How can I know what I think, when I have not yet heard what I say?! (handicapped child)
Words can make a strong impression and stick. This applies to us, but perhaps even more so to primitive people. Old Indian traditions greatly valued reticence, just because one appreciated the power of words. By speaking a word, one creates a reality. Words are not just strengthening the ability to think. They are the source of thinking. By choosing the words people are getting to know and understand their own thoughts. Just look at young children, who repeat and learn to read aloud.
The easiest comes first, tangible things like an object, plant, animal or the land itself. Than a bit more difficult, parts of those objects, like the ground of the land or a broken tool. Then more difficult yet, metaphorical ideas, for which concrete words are used in a new, abstract meaning. The ground in combination with the activity of breaking becomes ‘breaking ground’, an expression that can be used for exploring new territory.

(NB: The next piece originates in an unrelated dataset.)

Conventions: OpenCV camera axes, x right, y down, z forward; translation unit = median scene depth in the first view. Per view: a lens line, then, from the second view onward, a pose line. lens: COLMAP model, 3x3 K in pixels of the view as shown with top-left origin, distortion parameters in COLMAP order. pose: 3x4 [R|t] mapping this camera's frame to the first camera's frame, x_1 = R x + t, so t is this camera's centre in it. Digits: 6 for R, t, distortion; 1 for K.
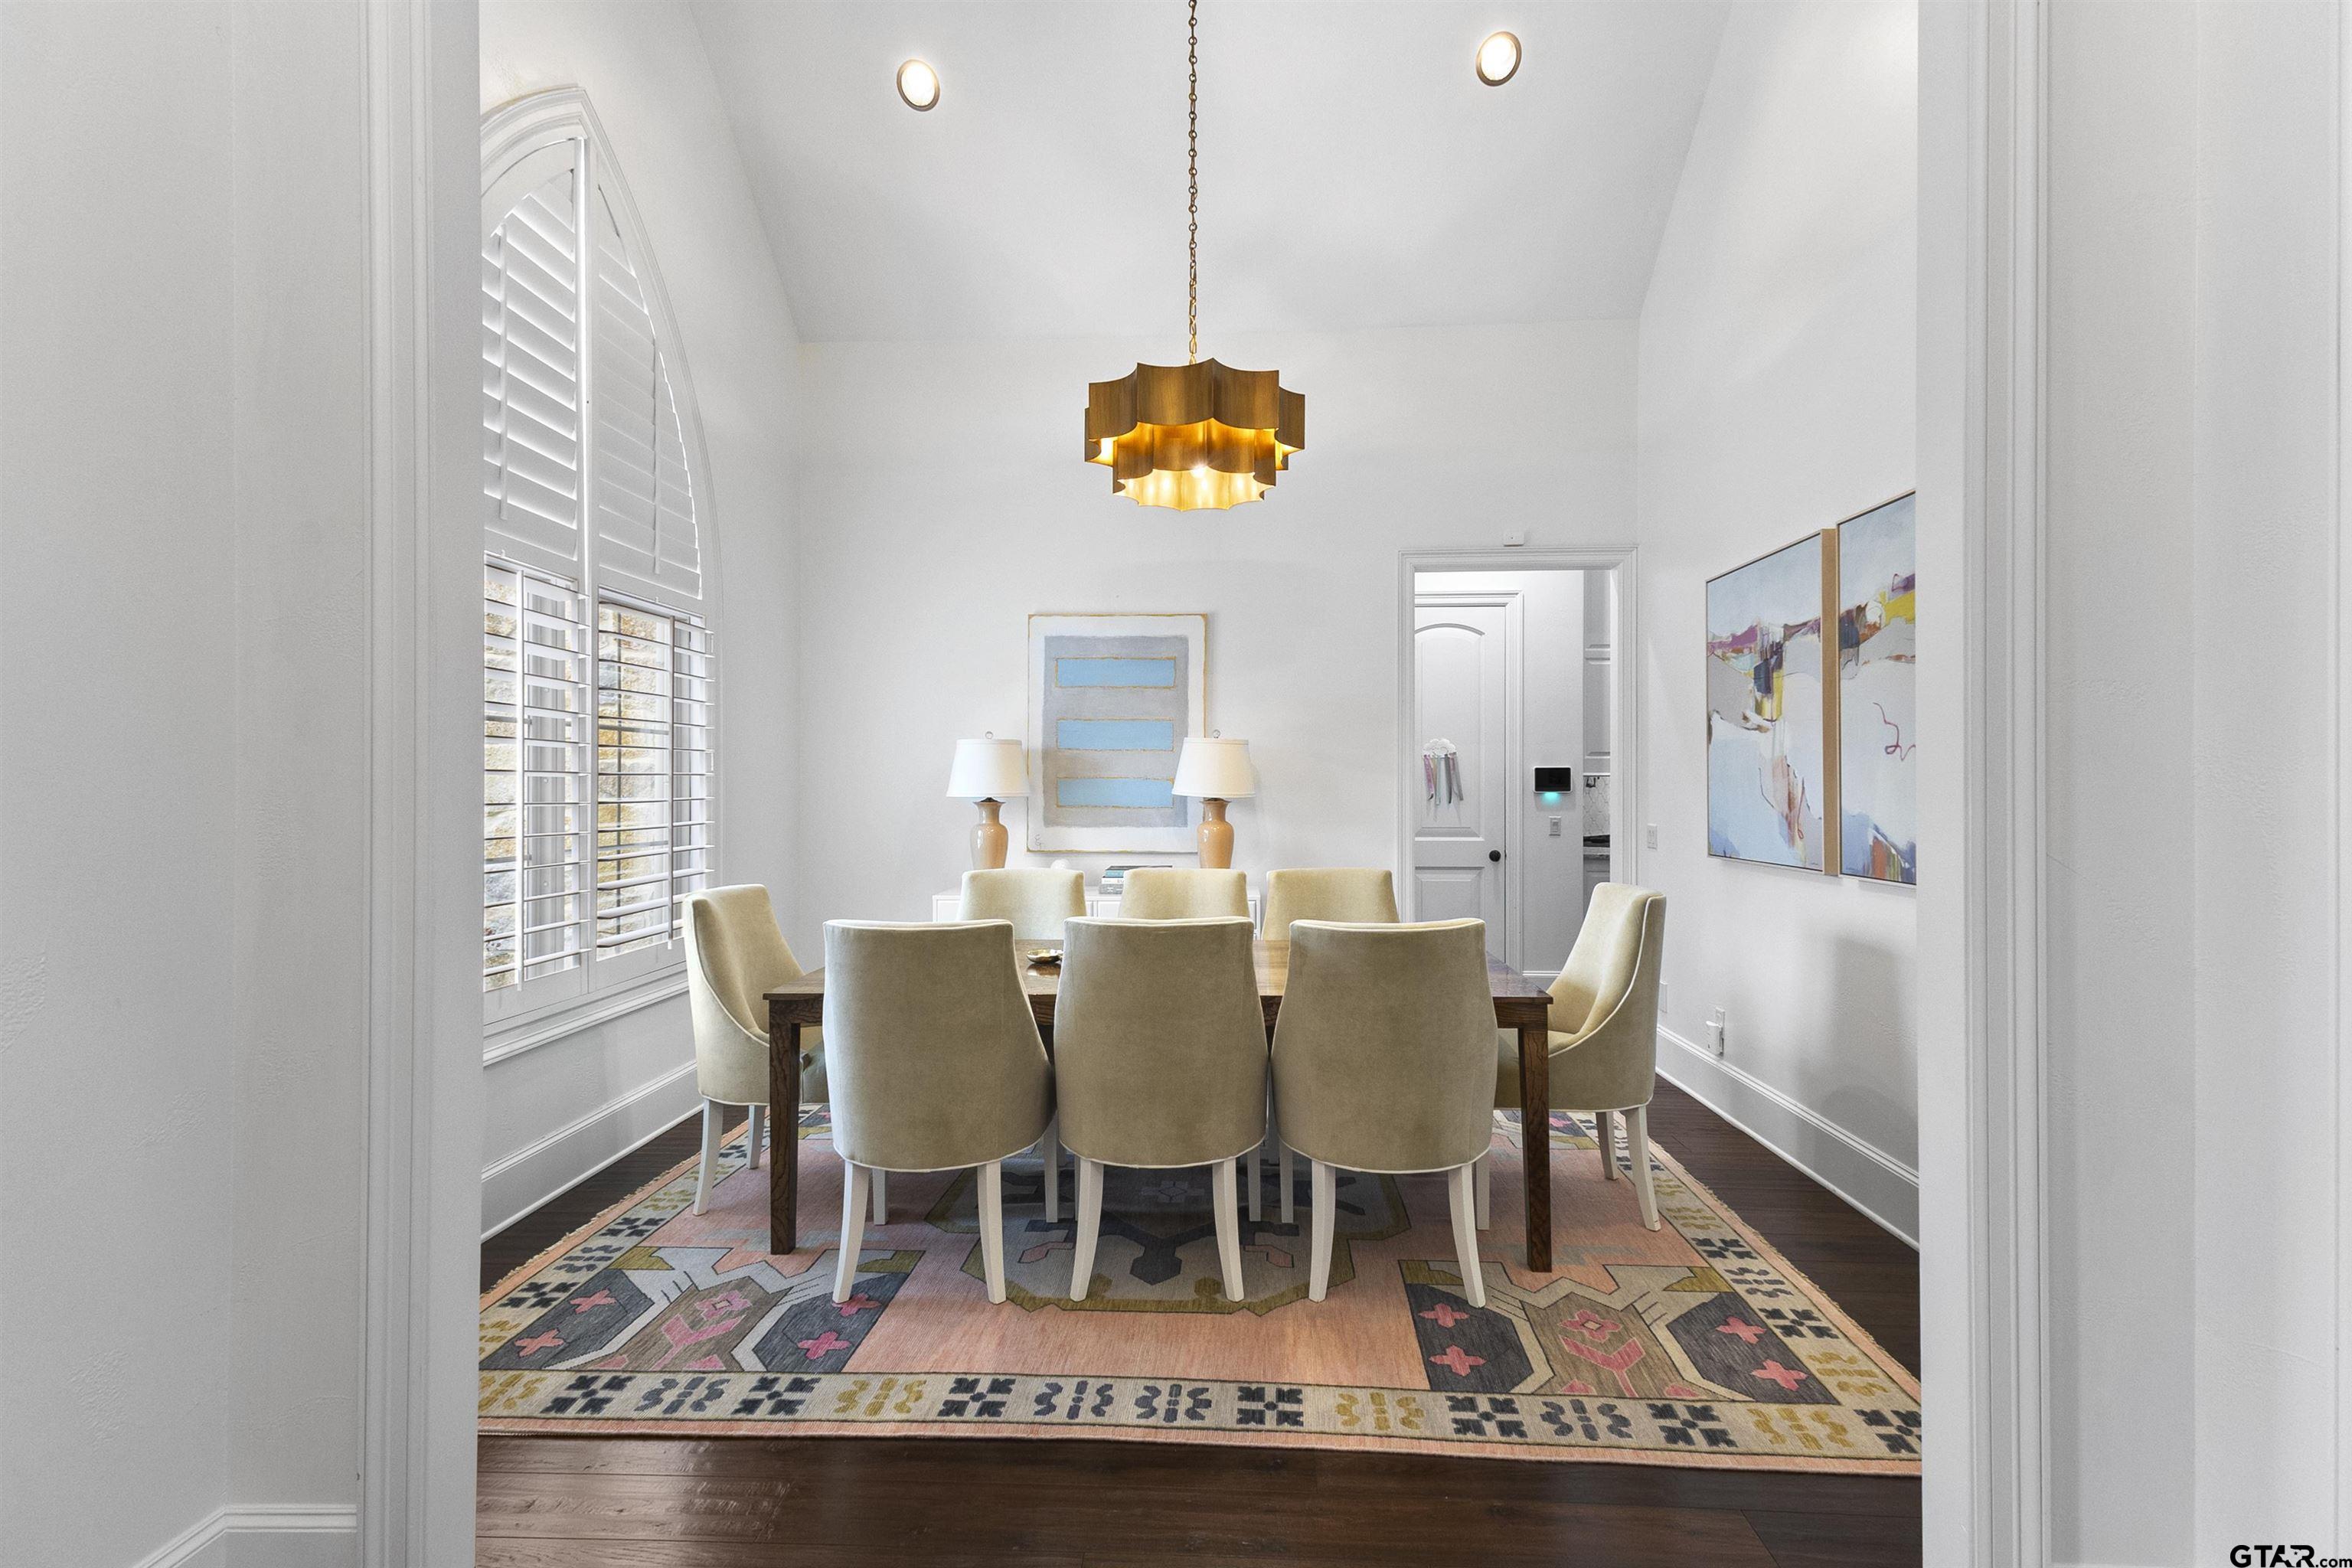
lens RADIAL K [[1095.4, 0, 1172.8], [0, 1095.4, 780.0], [0, 0, 1]] dist [0.014796, -0.000383]
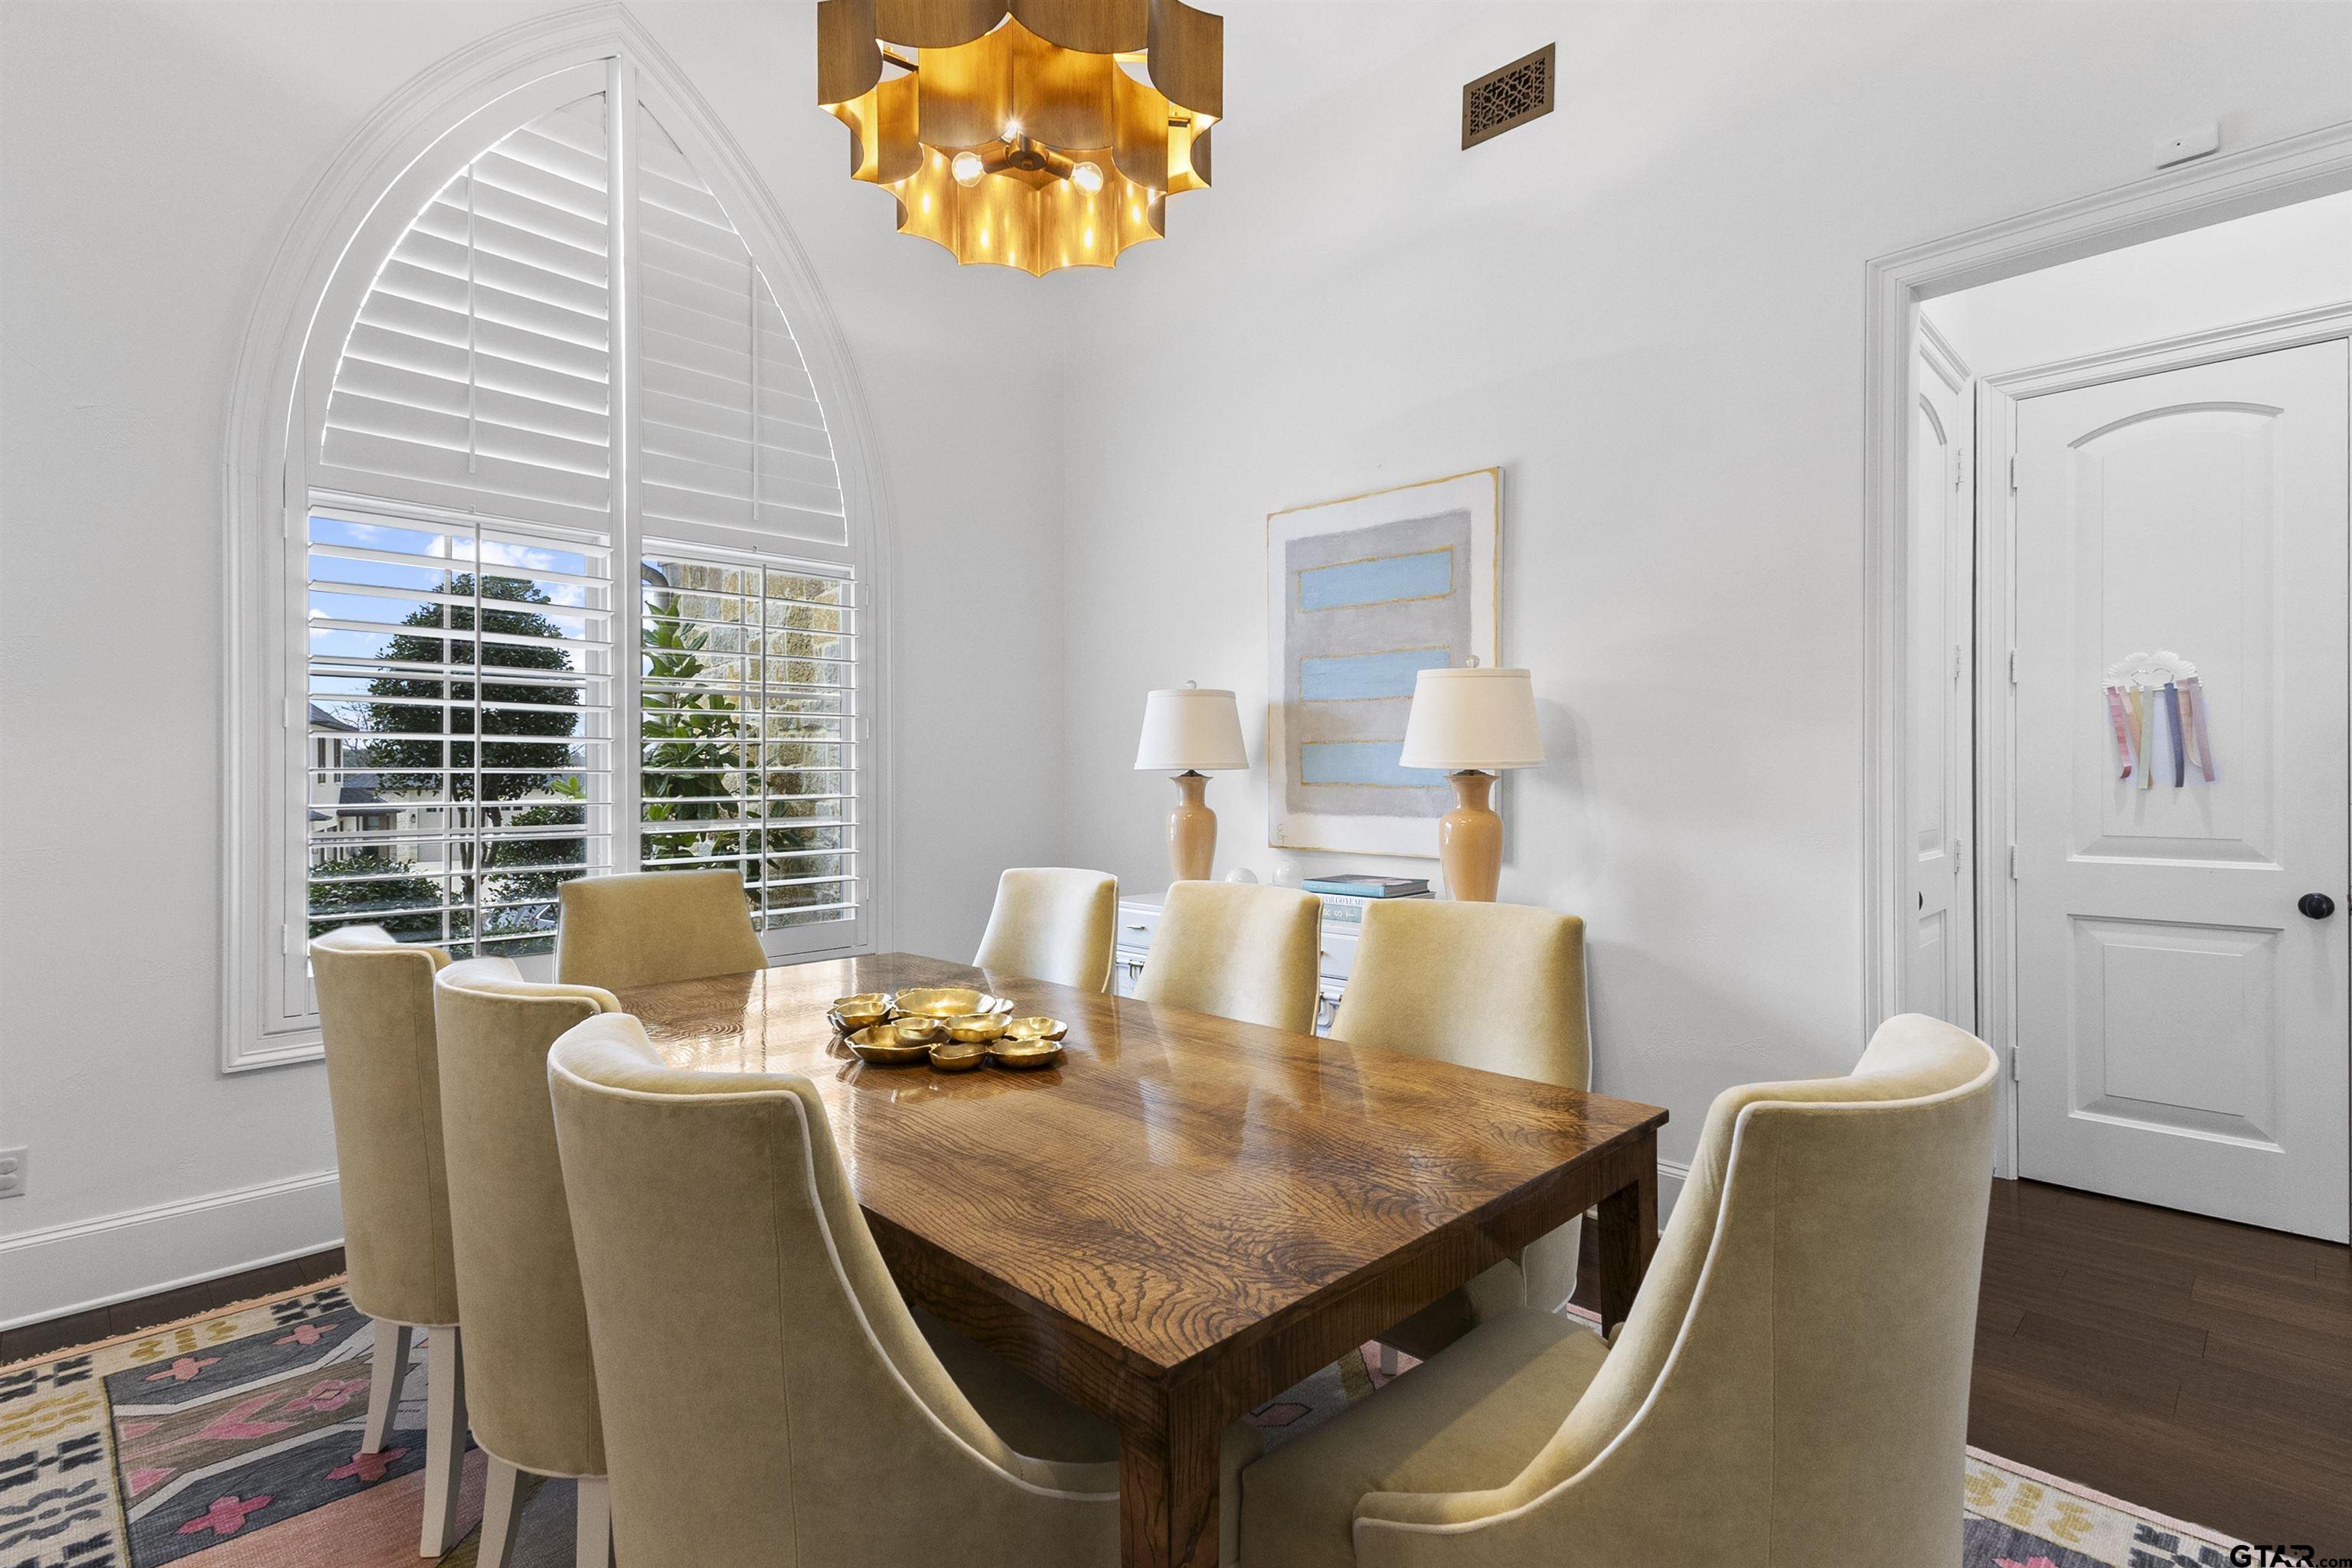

Between 80.000 and 20.000 years ago, people start distinguishing and mastering more and more concepts and activities. Even for invisible matters like social relations. In the end words are invented for things that only refer to itself and to nothings else! Think about a promise or a covenant. Such words do not refer to anything already in existence, but they exist only after the word has been spoken and the promise been made. The word is the reality itself! In the distant past such words must have been very difficult – very important for group life and yet very hard to keep them in mind.
There is a deep connection between word and spirit. One can not go without the other. In ancient oral cultures, both are based on spoken language. Breath and air carries both ( out from the mouth and into the ear). Both are invisible and volatile, difficult to control and fanthom, but for all that both have a great influence in human life.
Human language offers tremendous opportunities. Language enables abstract thinking. Words create new realities. Language frees from the world of the concrete and tangible and opens a world of invisible realities – social and emotional, knowledge and fantasy. Yet language is also restricting and distorting. For example (almost?) all languages in the world use the subject+verb construction, even when this not very appropriate. Take a sentence like “it is raining”. Who is raining? Unintentionally, this kind of language leads us to search for ‘who has done it’. And finally, language does not only connect people with eachother. It also excludes people who do not speak the same language.